Este carácter detectivesco de la literatura, uno de los
derroteros que articulan el imaginario bolañiano, se hace más evidente con la
aparición en la novela de un detective real, un detective de oficio: Abel
Romero, detective exilado y protagonista de la resolución de casos
dificilísimos, personaje misterioso y extrañamente nostálgico. Romero ofrece a
Arturo B. una alianza metodológica para descubrir el paradero de Weider y
terminar con él. Esta misión consigue rescatar al protagonista de su mutismo
literario y de su hastío existencial.
Finalmente, los dos detectives consiguen encontrar a Weider,
perdido en un pueblo de la Costa Brava, en Cataluña. Con el descubrimiento del
objeto deseado, el protagonista siente una suerte de anonadamiento, de culpa o
de resistencia a finalizar aquello que empezó casi como un despropósito: “¿Cómo
he llegado hasta aquí?, pensé. ¿Cuántas calles he tenido que caminar para
llegar a esta calle? (...) Me sentía como dentro de una pesadilla recurrente.”
(p.149). Una pesadilla de la que jamás escapa, una obsesión que Bolaño escribe
y rescribe, sin poder deshacerse de ella, y que encontraremos en todas las
obras posteriores: “Volví a pensar en Bibiano, en la Gorda. No quería pensar en
las hermanas Garmendia, tan lejanas ya, ni en las otras mujeres, pero también
pensé en ellas.” (p.151) – efectivamente,
el asesinato arbitrario del inocente, fruto de ese entramado azaroso y
maligno, se desarrollará en Amuleto, en Los detectives salvajes y,
muy especialmente, en 2666, con estas otras mujeres, estas
mujeres anónimas, salvajemente asesinadas en Sonora.

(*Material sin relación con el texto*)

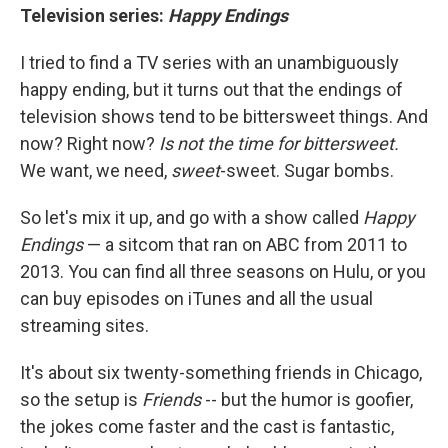
Television series:
Happy Endings
I tried to find a TV series with an unambiguously
happy ending, but it turns out that the endings of
television shows tend to be bittersweet things. And
now? Right now?
Is not the time for bittersweet.
We want, we need,
sweet
-sweet. Sugar bombs.
So let's mix it up, and go with a show called
Happy
Endings
— a sitcom that ran on ABC from 2011 to
2013. You can find all three seasons on Hulu, or you
can buy episodes on iTunes and all the usual
streaming sites.
It's about six twenty-something friends in Chicago,
so the setup is
Friends
-- but the humor is goofier,
the jokes come faster and the cast is fantastic,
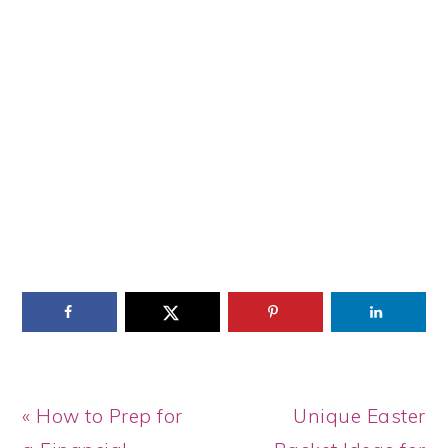
Previous
Next
« How to Prep for
Unique Easter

El encuentro final con Weider, del que sólo Arturo B.
puede ser testimonio ya que sólo él le conoce, es estremecedor: “Por un
instante (en que me sentí desfallecer) me vi a mí mismo casi pegado a él,
mirando por encima de su hombro, horrendo hermano siamés, el libro que acababa
de abrir” (p.152). Arturo B. asiste a una minuciosa puesta en escena en que
Weider se sitúa de frente, de perfil; fuma, lee, observa el mar y le observa a
él. Personaje envejecido, finalmente concretizado en un individuo ya sin
máscaras, despojado de todo enigma, de toda incógnita, que detenta una “dureza
triste e irremediable”, que “no parecía un poeta. (...) No parecía un asesino
de leyenda. No parecía el tipo que había volado a la Antártida para escribir un
poema en el aire. Ni de lejos”, ni tan de cerca cómo Arturo B. le observa en el
bar (p.153).
¿Merece Carlos Weider, torturador y asesino, protagonista
activo de la terrible dictadura pinochetista; merece Carlos Weider “el infame”
morir en manos del detective Romero? Ahí el papel de Arturo B. se limita al de
espectador pasivo de un asesinato inminente e inevitable. Durante estos minutos
de espera, se dedica a pensar en “cuestiones sin importancia. El tiempo, por
ejemplo. El calentamiento de la tierra. Las estrellas cada vez más distantes.”
(p.155), cuestiones ajenas al devenir humano, indiferentes al acontecer
inexorable del mal, a su eterna repetición. Ajenas a su pesadilla recurrente.